Entretien avec Sandew Hira
Sandew Hira est le coordinateur du réseau décolonial international (DIN) et le directeur de l’International Institute for Scientific Research (IISR) de La Haye (Pays-Bas).
Qu’est-ce que le réseau décolonial international (DIN) ?
Le DIN est un réseau international de militants qui travaillent autour de nouvelles philosophies de la libération, en dehors de la philosophie occidentale des Lumières, comme source d’inspiration de leur militantisme. Au cours des dernières décennies, le terme « décolonial » a été utilisé par diverses écolescritiquant les idéologies issues des Lumières européennes. La chute du bloc soviétique a donné un nouvel élan au développement de nouvelles théories de la libération, qui vont au-delà de la production de savoir occidental.
Pourquoi organiser un Bandung du Nord ?
La conférence du Bandung du Nord, qui se tiendra en France en 2018, s’inspire de la conférence organisée en 1955, dans la ville de Bandung en Indonésie, par les dirigeants de pays qui avaient lutté pour leur indépendance politique et économique. Ces dirigeants ne voulaient pas se retrouver à devoir choisir entre l’Occident et le bloc soviétique. Ils affirmaient qu’il existait une autre voie pour le monde qui devrait prendre en compte les idées qui ont été produites par de grandes civilisations en dehors de l’Occident. Cette démarche s’inscrit parfaitement dans le concept de la conférence du Bandung de 2018, à Paris, où le défi le plus important est de développer de nouvelles théories et pratiques de la libération.
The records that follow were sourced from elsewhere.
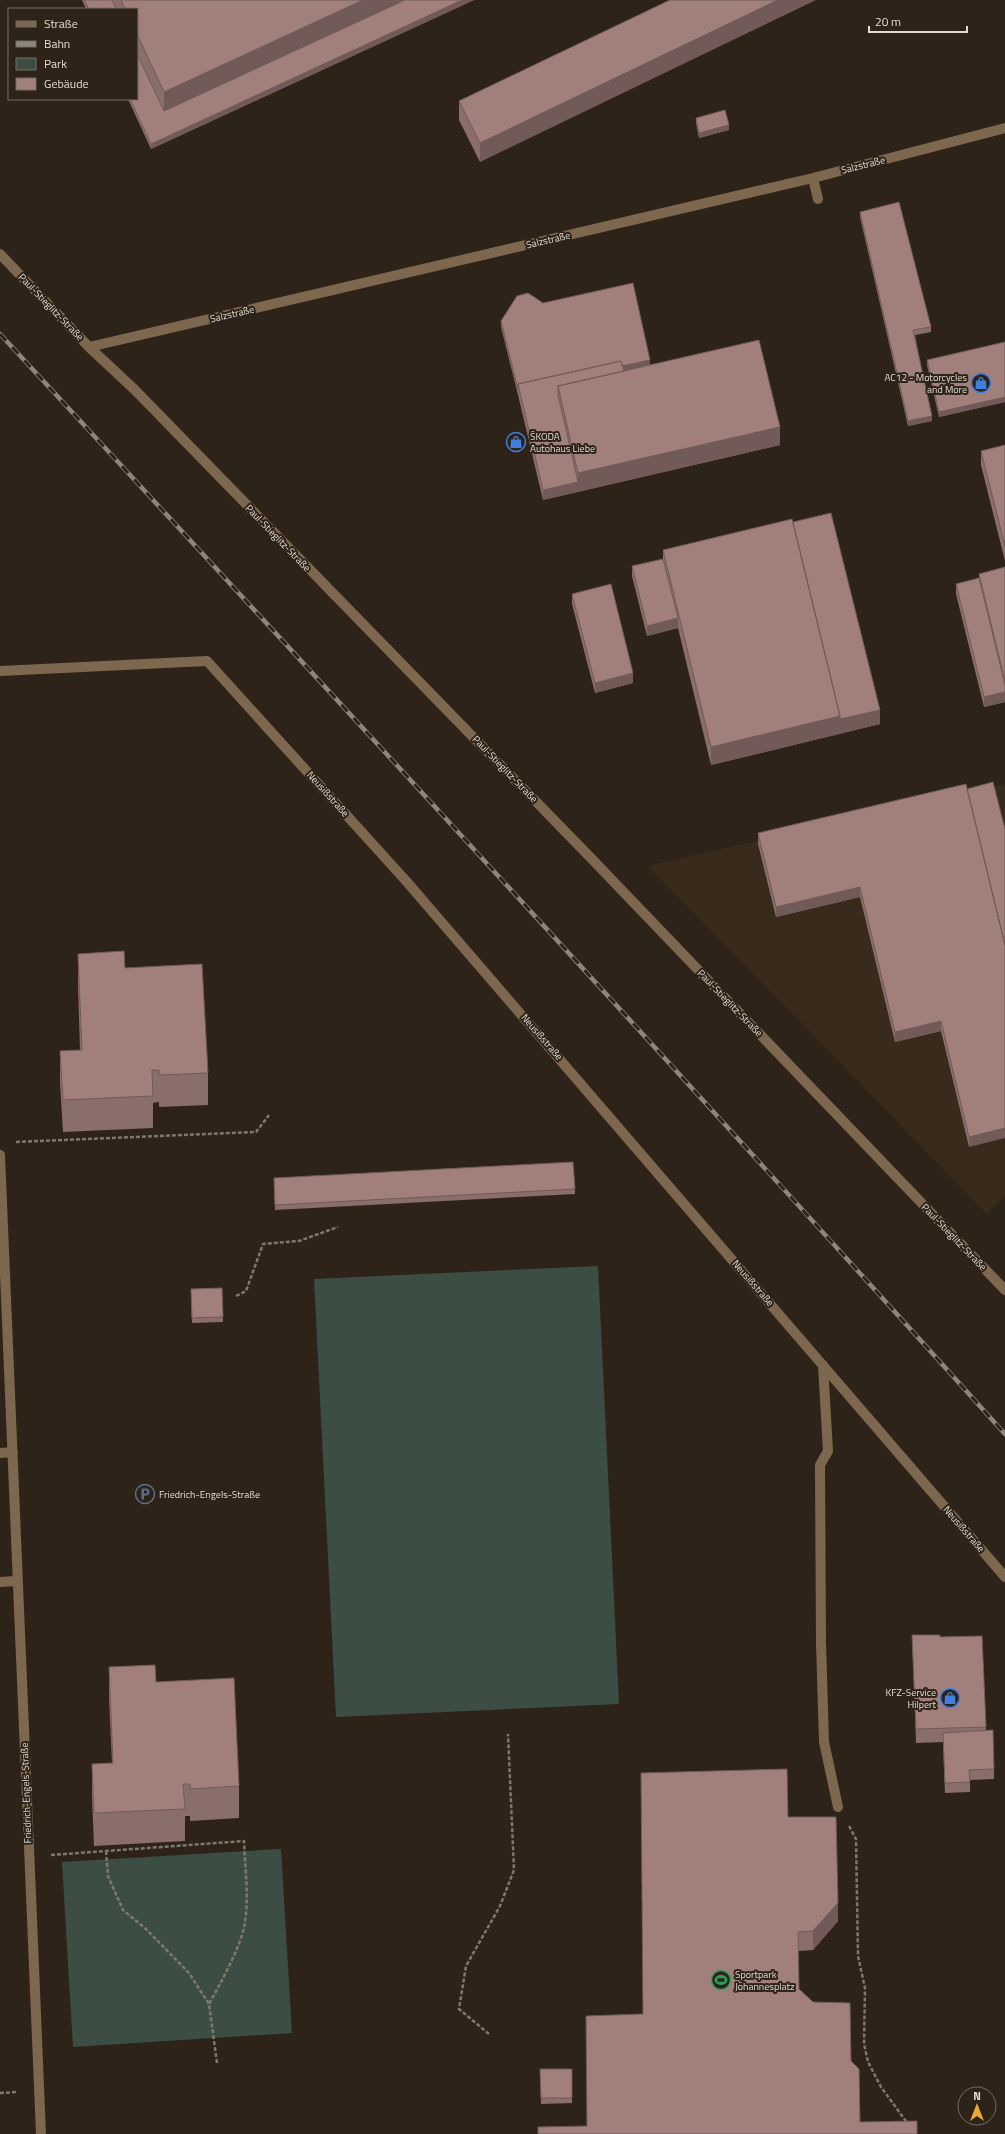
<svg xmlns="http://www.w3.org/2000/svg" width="1005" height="2134" font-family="'Titillium Web',sans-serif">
<rect width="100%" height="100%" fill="#2e2318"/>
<!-- built -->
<path fill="#392b1b" d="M1005,784V1196L987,1214L648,866Z"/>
<!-- green -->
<path fill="#3c4e43" d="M598,1266L619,1704L336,1717L314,1279Z
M281,1849L292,2033L73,2047L62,1862Z"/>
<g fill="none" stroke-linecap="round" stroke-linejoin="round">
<!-- path -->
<path stroke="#80776d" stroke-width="2.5" stroke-dasharray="4 2" stroke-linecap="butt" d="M16,1142L256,1132L269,1115
M236,1296L246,1291L263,1244L299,1241L338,1227
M849,1826L856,1839L858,1956L865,1988L864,2044L868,2062L881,2087L908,2124
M106,1851L108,1876L123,1910L146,1929L189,1973L209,2004L217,2063
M51,1855L244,1841C245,1868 249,1896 245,1922C242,1945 220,1984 209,2004
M489,2034L459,2009L466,1966L500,1906L514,1870L508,1734
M0,2093L17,2092"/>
<!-- minor -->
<path stroke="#7d674e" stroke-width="10" d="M813,178L818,199
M0,254L89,347L135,390L589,856L1005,1290
M89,347L813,178L1005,128
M0,671L207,661L407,882L1005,1577
M0,1155L41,2134
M823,1365L828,1451L820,1465L821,1643L824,1742L838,1807
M0,1453L13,1452
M0,1582L16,1581"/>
<!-- rail casing -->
<g stroke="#8e867c" stroke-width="4.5">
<path id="rail" d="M0,334C337,699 673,1065 1005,1434"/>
</g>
<!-- rail -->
<use href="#rail" stroke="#2e2318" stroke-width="3" stroke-dasharray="9" stroke-linecap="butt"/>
</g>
<!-- wall -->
<path fill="#8a6e6b" d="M82,0H474L151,149L128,99H137V9H86Z
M670,0L480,162L459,120V101Z
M696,118L729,130L699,138L696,123Z
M860,212L931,327V332L915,335L932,421L908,426L860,217Z
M543,303L650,365L623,371H624L780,445L543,500L518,395L501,327V321Z
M1005,342V402L939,417L927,365V360Z
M1005,445V561L981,465V451Z
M793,522L880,724L711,765L678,628L647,636L632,576V566L663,559V550Z
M1005,567V702L984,707L956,594V584L979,578V574Z
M572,594L633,683L595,693L572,604Z
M993,782L969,1147L941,1031L895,1042L860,897L776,917L758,844V833L967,789Z
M78,954L125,968L208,1073V1105L159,1107V1102L153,1103V1128L63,1132L60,1083V1051L80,1050L78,986Z
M274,1183L575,1189V1194L275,1210Z
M222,1288L223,1322L192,1323L191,1289Z
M912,1635L940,1637L982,1636L986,1731L994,1769V1779L970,1780V1792L945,1793L943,1742L916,1743Z
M109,1667L156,1682L239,1786V1818L190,1821V1816H185V1841L94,1846L92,1797V1764L112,1763L109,1699Z
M788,1817L838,1921L813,1950L798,1951L587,2126L643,2014Z
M540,2069H572V2103L541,2104Z"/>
<!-- shaded-wall -->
<path fill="#715a57" d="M363,0H417L164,117V92Z
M462,0H474L151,149V144Z
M778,0H816L480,162V143Z
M729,125V130L699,138V133Z
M650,360V365L521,394L519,389Z
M1005,397V402L939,417V412Z
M932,416V421L908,426V421Z
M780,427V445L543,500V490L578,482V473Z
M678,618V628L647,636V626Z
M633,673V683L595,693V683Z
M1005,692V702L984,707V697Z
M880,710V724L711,765V747L840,716Z
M860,887V897L776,917V907Z
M941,1021V1031L895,1042V1032Z
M1005,1128V1138L969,1147V1137Z
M838,1903V1921L813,1950V1931Z"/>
<!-- building -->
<path fill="#a1807c" stroke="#715a57" d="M84,0H112L116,9H89Z
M121,0H363L164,92L137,34V9H125Z
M405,0H462L151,144L130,99H137V54L164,111Z
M670,0H778L480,143L459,101Z
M725,110L729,125L699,133L696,118Z
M899,202L931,327L913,330L932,416L908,421L860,212Z
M633,283L650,360L622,366L621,361L518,384V389L501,321L517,296L528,293L543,303Z
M759,340L780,427L578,473L558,386Z
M1005,342V397L939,412L927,360Z
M621,361L624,371L558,386V395L578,482L543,490L518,384Z
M1005,445V546L981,451Z
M831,513L880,710L840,719V716L793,522Z
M792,519L840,716L711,747L663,550Z
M663,559L678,618L647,626L632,566Z
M1005,567V681L979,574Z
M979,578L1005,685V692L984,697L956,584Z
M611,584L633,673L595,683L572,594Z
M993,782L1005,829V945L967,789Z
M966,784L1005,945V1128L969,1137L941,1021L895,1032L860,887L776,907L758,833Z
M124,951L125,968L202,964L208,1073L159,1075V1070H152L153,1096L63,1100L60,1051L82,1050L78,954Z
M573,1162L575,1189L275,1205L274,1178Z
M222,1288L223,1317L192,1318L191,1289Z
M912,1635H940V1637L982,1636L986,1727L916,1729Z
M155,1665L156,1682L234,1678L239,1786L190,1789V1784H183L185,1809L94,1813L92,1764L113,1763L109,1667Z
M993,1730L994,1769L969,1770L970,1782L945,1783L943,1733Z
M787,1769L788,1817H836L838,1903L813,1931L798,1932L799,1989L813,2002L850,2003L851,2061L859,2069L860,2122L917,2121V2134H538V2127L587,2126L586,2016L643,2014L641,1773Z
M540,2069H572V2098H541Z"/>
<!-- icons -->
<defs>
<g id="shop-ring" transform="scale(1)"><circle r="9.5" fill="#2e2318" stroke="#3f7fe0" stroke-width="1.5"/><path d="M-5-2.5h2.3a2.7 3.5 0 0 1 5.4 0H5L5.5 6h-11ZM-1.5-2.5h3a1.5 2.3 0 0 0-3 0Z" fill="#3f7fe0"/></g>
<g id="parking-ring" transform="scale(1)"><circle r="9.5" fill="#2e2318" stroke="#5c6f8a" stroke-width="1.5"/><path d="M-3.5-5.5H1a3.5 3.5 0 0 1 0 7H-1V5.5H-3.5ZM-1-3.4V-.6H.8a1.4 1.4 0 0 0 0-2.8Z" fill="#5c6f8a"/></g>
<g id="stadium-ring" transform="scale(1)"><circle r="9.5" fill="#2e2318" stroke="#2e9e5b" stroke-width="1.5"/><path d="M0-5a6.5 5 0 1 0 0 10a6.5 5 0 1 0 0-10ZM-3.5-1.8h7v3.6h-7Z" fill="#2e9e5b"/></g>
</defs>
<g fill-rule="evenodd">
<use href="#shop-ring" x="981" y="383"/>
<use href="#shop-ring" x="516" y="442"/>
<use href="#parking-ring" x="145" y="1494"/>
<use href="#shop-ring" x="950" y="1698"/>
<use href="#stadium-ring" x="721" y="1980"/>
</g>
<g text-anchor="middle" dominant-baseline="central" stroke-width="4" stroke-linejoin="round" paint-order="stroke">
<!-- street labels -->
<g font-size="10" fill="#e2dbd3" stroke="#2e2318">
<text transform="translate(863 165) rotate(-14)">Salzstraße</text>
<text transform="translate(548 240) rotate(-13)">Salzstraße</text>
<text transform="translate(51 307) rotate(46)">Paul-Stieglitz-Straße</text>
<text transform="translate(232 314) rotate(-13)">Salzstraße</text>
<text transform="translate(278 538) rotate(46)">Paul-Stieglitz-Straße</text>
<text transform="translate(505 769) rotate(46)">Paul-Stieglitz-Straße</text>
<text transform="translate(328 794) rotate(48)">Neusißstraße</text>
<text transform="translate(730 1003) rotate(46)">Paul-Stieglitz-Straße</text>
<text transform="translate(542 1037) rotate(49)">Neusißstraße</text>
<text transform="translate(954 1237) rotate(46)">Paul-Stieglitz-Straße</text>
<text transform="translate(753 1283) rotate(49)">Neusißstraße</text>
<text transform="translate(964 1529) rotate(49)">Neusißstraße</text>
<text transform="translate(26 1793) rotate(-92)">Friedrich-Engels-Straße</text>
</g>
<!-- poi labels -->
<g font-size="10" fill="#e2dbd3" stroke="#2e2318" text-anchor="start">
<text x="967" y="377" text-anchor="end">AC12 - Motorcycles<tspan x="967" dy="12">and More</tspan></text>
<text x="530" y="436">ŠKODA<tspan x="530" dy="12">Autohaus Liebe</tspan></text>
<text x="159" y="1494">Friedrich-Engels-Straße</text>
<text x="936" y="1692" text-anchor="end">KFZ-Service<tspan x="936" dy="12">Hilpert</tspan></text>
<text x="735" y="1974">Sportpark<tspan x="735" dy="12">Johannesplatz</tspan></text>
</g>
</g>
<!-- legend -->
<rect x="8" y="8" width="130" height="92" fill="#2e2318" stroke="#766d63"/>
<rect x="16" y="21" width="20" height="6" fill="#7d674e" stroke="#766d63"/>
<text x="44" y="28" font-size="12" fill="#e2dbd3">Straße</text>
<rect x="16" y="41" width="20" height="6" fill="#8e867c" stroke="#766d63"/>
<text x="44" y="48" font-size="12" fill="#e2dbd3">Bahn</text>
<rect x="16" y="58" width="20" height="12" fill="#3c4e43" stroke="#766d63"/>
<text x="44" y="68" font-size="12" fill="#e2dbd3">Park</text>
<rect x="16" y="78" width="20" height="12" fill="#a1807c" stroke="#766d63"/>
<text x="44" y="88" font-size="12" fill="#e2dbd3">Gebäude</text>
<!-- north arrow -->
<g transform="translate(977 2106)"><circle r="19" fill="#2e2318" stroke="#766d63"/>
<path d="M0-3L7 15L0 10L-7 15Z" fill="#e9ab37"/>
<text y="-6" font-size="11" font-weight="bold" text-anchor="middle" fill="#e2dbd3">N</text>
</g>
<!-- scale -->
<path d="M869 26v6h98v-6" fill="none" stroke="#e2dbd3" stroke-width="2"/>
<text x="875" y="26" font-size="12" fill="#e2dbd3" stroke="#2e2318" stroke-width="3" paint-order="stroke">20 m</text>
</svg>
Lors de cet événement, qui se déroulera du 4 au 6 mai prochain, nous avons la chance de recevoir, parmi les intervenants, des personnalités aussi diverses qu’Angela Davis, Fred Hampton Jr., Elie Domota, Muntadhar al-Zaidi, Safa Chebbi, Nordine Saidi, mais également des militants et intellectuels antiracistes français comme Houria Bouteldja, Louisa Yousfi ou encore Norman Ajari (le programme complet est téléchargeable sur le site web de l’événement : http://bandungdunord.webflow.io/#Programme).
Quels thèmes seront abordés lors de cet événement ?
Il y a quatre questions importantes qui guideront cette conférence :
- Déterminer où nous en sommes dans l’imagination d’une nouvelle civilisation mondiale qui puisse enfin se libérer de l’héritage du colonialisme. Quelle est notre analyse de l’état actuel du monde et vers quoi celui-ci se dirige-t-il avec la chute des empires coloniaux et la montée d’une nouvelle génération qui critique l’héritage idéologique des Lumières.
- Comment créer un climat d’unité dans la diversité, une thématique qui était déjà importante de la conférence de 1955. La question d’avoir des opinions différentes et être tout de même capable de travailler ensemble est liée à la critique du concept d’universalisme selon lequel ce qui vaut pour l’occident vaut pour le monde entier.
- Comment développer un concept de solidarité entre les luttes dans le nord global et le sud global qui ne soit pas uniquement basé sur l’intérêt matériel, mais également sur les concepts moraux d’humanité et d’amour et comment lier ces différentes luttes dans ces régions ?
- Comment bâtir une internationale décoloniale.